November 18, 2019 — Late last month it was announced that Social Security and Supplemental Security Income (SSI) benefits for nearly 69 million Americans will increase 1.6 percent in 2020. This follows increases of 2.8 percent in 2019, 2% in 2018 and .3% in 2016.
The 1.6 percent cost-of-living adjustment (COLA) will begin with benefits payable to more than 63 million Social Security beneficiaries in January 2020.
The maximum amount of earnings subject to the Social Security tax (taxable maximum) will increase to $137,700, up from $132,900. Separately, Medicare.gov announced that Part B premiums in 2019 will increase by $9.10 a month to $144.60 for most recipients.
The earnings limit for workers who are younger than “full” retirement age (age 66 for people born in 1943 through 1954) will increase to $18,240. (SSA deducts $1 from benefits for each $2 earned over $18,240.) The earnings limit for people turning 66 in 2020 will increase to $48,600. ($1 is deducted from benefits for each $3 earned over $48,600 until the month the worker turns age 66.) There is no limit on earnings for workers who are “full” retirement age or older for the entire year.

* [Questions on the material]:
1. Translate this sentence from the Social Security update into Spanish: "The 1.6 percent cost-of-living adjustment (COLA) will begin with benefits payable to more than 63 million Social Security beneficiaries in January 2020."
2. According to the Social Security update, what will the maximum amount of earnings subject to the Social Security tax increase to?

* [Extracted records]:

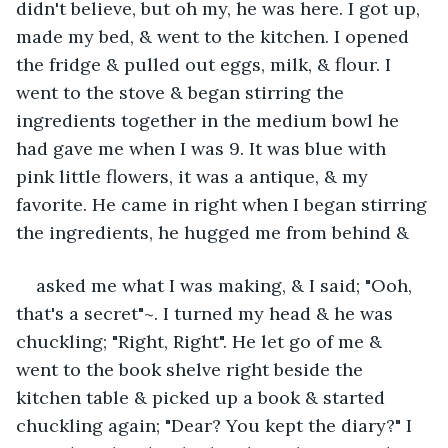
didn't believe, but oh my, he was here. I got up, 
made my bed, & went to the kitchen. I opened 
the fridge & pulled out eggs, milk, & flour. I 
went to the stove & began stirring the 
ingredients together in the medium bowl he 
had gave me when I was 9. It was blue with 
pink little flowers, it was a antique, & my 
favorite. He came in right when I began stirring 
the ingredients, he hugged me from behind &
asked me what I was making, & I said; "Ooh, 
that's a secret"~. I turned my head & he was 
chuckling; "Right, Right". He let go of me & 
went to the book shelve right beside the 
kitchen table & picked up a book & started 
chuckling again; "Dear? You kept the diary?" I 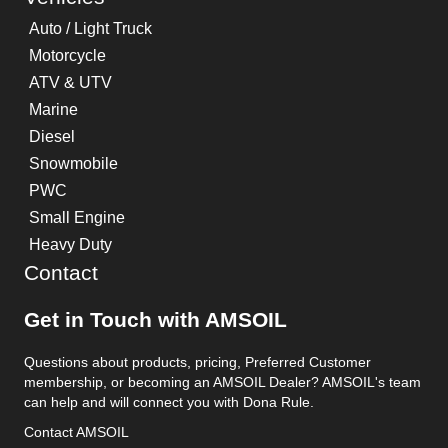
Auto / Light Truck
Motorcycle
ATV & UTV
Marine
Diesel
Snowmobile
PWC
Small Engine
Heavy Duty
Contact
Get in Touch with AMSOIL
Questions about products, pricing, Preferred Customer
membership, or becoming an AMSOIL Dealer? AMSOIL's team
can help and will connect you with Dona Rule.
Contact AMSOIL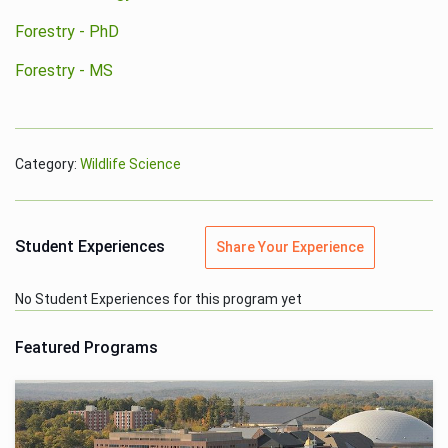
Forestry - PhD
Forestry - MS
Category:
Wildlife Science
Student Experiences
Share Your Experience
No Student Experiences for this program yet
Featured Programs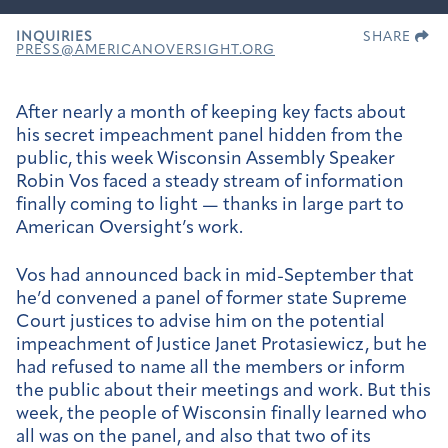
INQUIRIES
SHARE
PRESS@AMERICANOVERSIGHT.ORG
After nearly a month of keeping key facts about
his secret impeachment panel hidden from the
public, this week Wisconsin Assembly Speaker
Robin Vos faced a steady stream of information
finally coming to light — thanks in large part to
American Oversight’s work.
Vos had announced back in mid-September that
he’d convened a panel of former state Supreme
Court justices to advise him on the potential
impeachment of Justice Janet Protasiewicz, but he
had refused to name all the members or inform
the public about their meetings and work. But this
week, the people of Wisconsin finally learned who
all was on the panel, and also that two of its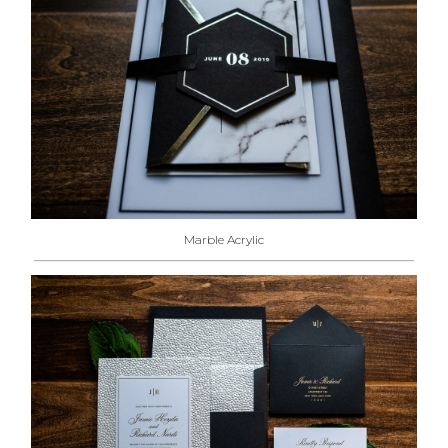
Marble Acrylic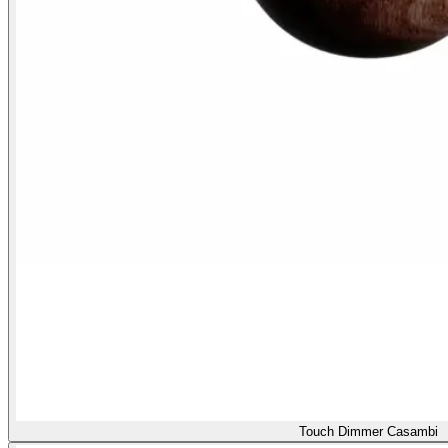
Touch Dimmer Casambi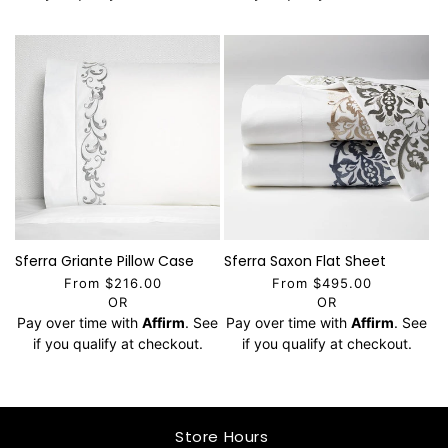
Sferra Griante Pillow Case
Sferra Saxon Flat Sheet
From $216.00
From $495.00
OR
OR
Pay over time with
Affirm
. See
Pay over time with
Affirm
. See
if you qualify at checkout.
if you qualify at checkout.
Store Hours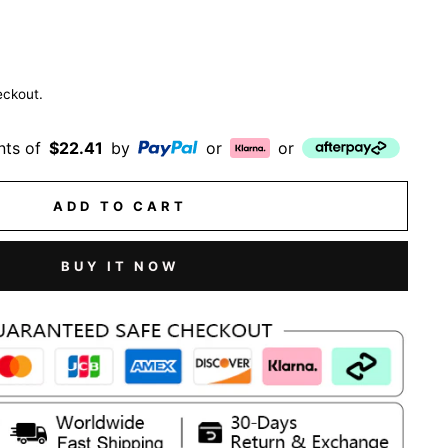
eckout.
nts of
$22.41
by
or
or
ADD TO CART
BUY IT NOW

* [Exercise answers]:
1. El ajuste por costo de vida (COLA) del 1,6 por ciento comenzará con las prestaciones pagaderas a más de 63 millones de beneficiarios del Seguro Social en enero de 2020.

2. $137,700, up from $132,900.